-- Text section follows --

November 3, 2006

Stackless Python Continues to Amaze

I recently started tracking the Stackless Python mailing list. I've been interested in Stackless, the brainchild of the fearsomely clever Christian Tismer, for some time now. I recently acquired a client with active interests in that area, so it behooves me to stay up to date.

Stackless allows you to organise your work into tasklets (which as far as I understand it have replaced the original microthreads as the unit for scheduling: this is all pretty new to me, so apologies if it's incorrect). An interesting thing about tasklets is that you can pickle them, pass the pickle to another computer, unpickle them and resume the tasklet in the new environment.

My attention was grabbed by one recent thread in which a user explains that he was trying to perform such interactions across a heterogeneous environment with Power PC, SPARC and Intel-based CPUs and found that it worked between SPARC and PPC, but the Intel architecture appeared to be failing -- presumably due to the different endianness.

After a couple of messages surmising that this was hardly surprising, Christian came into the thread to explain that there was no architecture-dependent code in the pickled thread resumption functionality. Lo and behold, the original poster came back explaining:
I must apologize, it turns out my problem was due to the fact that I was using a different version of stackless on the intel machine. In case anyone is curious, resuming pickled tasklets across architectures is easy. Thank you for your replies!
Let me repeat that, just in case you missed it: resuming pickled tasklets across architectures is easy. As far as I can see this gives Python an amazing capability to produce applications with highly-distributed architectures. It's going to be interesting to see where Stackless goes with this, but it should be shouted from the rooftops. This is an advanced feature that represents a real advantage for (Stackless) Python in a world where everyone is wondering how they can accommodate the new multicore processors.

With Stackless, your CPUs don't even need to have the same architecture, but the feature will work just as well in the homogeneous environment that multi-processor computers provide.

11 comments:

Anonymous said...

It is wonderful that Python has so many implementations.

With real world code, the Python community will:

1) get to the heart of the problem of taking full advantage of concurrent processing resources (homogeneous and heterogeneous)

2) get to the heart of the problem of taking full advantage of OS/hardware thread scheduling

3) get to the heart of the problem of taking full advantage of single process controlled mini-thread scheduling

4) figure out the best practices for all of the above

5) figure out what allows programmers to be productive NOW even with constrained resources (the most constrained resource being programmer man-hours)

I believe both Stackless and IronPython dotNET already allow you do to most or all of the concurrent programming models mentioned above.

My guess is that we will move to a model of cheap mini-threads passing messages between themselves, whether they are on the same machine or across networks. They will share absolutely no state, so if you have some state to manage, no matter how small, you will not hesitate to assign a cheap mini-thread to manage it.

-- Text section concluded --
-- Dataset content follows --

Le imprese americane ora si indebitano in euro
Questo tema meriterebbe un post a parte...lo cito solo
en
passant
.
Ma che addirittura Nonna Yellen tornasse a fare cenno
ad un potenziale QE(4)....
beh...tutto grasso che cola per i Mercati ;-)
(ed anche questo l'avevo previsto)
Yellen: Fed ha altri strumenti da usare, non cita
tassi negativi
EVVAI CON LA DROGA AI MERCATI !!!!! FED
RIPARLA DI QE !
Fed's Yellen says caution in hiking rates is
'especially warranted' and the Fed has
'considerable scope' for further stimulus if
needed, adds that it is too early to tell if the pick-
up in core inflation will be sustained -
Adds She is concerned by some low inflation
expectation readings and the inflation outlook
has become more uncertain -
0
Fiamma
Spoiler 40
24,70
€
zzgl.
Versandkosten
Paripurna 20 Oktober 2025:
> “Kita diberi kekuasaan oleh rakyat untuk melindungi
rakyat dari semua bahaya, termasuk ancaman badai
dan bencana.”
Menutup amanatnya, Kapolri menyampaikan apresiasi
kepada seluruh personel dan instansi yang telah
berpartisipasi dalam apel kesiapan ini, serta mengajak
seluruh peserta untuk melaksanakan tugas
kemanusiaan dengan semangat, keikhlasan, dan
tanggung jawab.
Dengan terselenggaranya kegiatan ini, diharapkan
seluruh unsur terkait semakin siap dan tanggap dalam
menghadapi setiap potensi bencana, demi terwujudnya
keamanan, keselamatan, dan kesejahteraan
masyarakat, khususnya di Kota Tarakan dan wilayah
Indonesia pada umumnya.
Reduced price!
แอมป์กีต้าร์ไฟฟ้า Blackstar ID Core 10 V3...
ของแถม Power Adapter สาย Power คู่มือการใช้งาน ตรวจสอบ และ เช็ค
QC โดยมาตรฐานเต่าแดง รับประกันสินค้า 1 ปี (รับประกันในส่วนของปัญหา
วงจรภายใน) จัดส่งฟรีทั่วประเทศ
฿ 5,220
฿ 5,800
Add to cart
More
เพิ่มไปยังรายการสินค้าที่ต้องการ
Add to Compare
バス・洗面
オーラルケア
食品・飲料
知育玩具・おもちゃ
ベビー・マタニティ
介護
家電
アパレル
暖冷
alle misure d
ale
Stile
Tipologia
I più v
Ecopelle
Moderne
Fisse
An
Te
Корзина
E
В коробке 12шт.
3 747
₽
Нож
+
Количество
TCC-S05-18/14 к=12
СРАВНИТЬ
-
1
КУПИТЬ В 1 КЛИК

-- Dataset content concluded --

Apply what you read:
1/ Which CPU architectures does the Stackless Python post name in the user's mixed environment?
2/ Write a continuation of the Stackless Python post, starting right after its last sentence.
The records come from a separate source and have nothing to do with the Stackless Python text.

Written responses:
1/ Power PC, SPARC, and Intel.

2/
Behind the scenes, the machine looks for opportunities to efficiently implement the message passing between a set of mini-threads, “unrolling” the message passing, implementing those mini-threads as OS/hardware scheduled threads or whatever, with some shared state, inside a single process. The programmer will never have to worry about the pitfalls of shared state, because the machine will use provable correct transformations turning the message-passing with no shared state into efficiently scheduled threads with shared state.

Anonymous said...

Would it be possible to have Stackless Python integrated with the standard Python distributions so that virtually every Python has it available. One could then distribute Stackless Python apps with the instructions to run them using a command like: spython app.py

Failing this, perhaps the major bundlers of Python like Activestate and Visual Python and Enthought could be encouraged to include Stackless Python in a standard way.

Steve said...

"Would it be possible to have Stackless Python integrated with the standard Python distributions ... ?"

I'd like to think that at some stage the developers could be persuaded to take it on board, but I'm not sure I can be sufficiently persuasive on my own. It would certainly be nice to see it happen, and Chris Tismer has made huge strides in implementation techniques since the last time developers seriously considered this quesion.

Anonymous said...

different strokes for different folks. as is, most python people have no motive for using stackless. even though stackless is the one true path, no reason for forcing it onto others.

Steve said...

That's as may be, but if Stackless can be installed as a run-time option in a minimally-intrusive way I'd rather see it distributed as a part of standard Python than having to be added on.

It used to be quite a tricky patch, but as far as I understand things it doesn't nowadays require huge changes to the interpreter code. I'd need to hear from Chris Tismer to be sure of that, though.

Anonymous said...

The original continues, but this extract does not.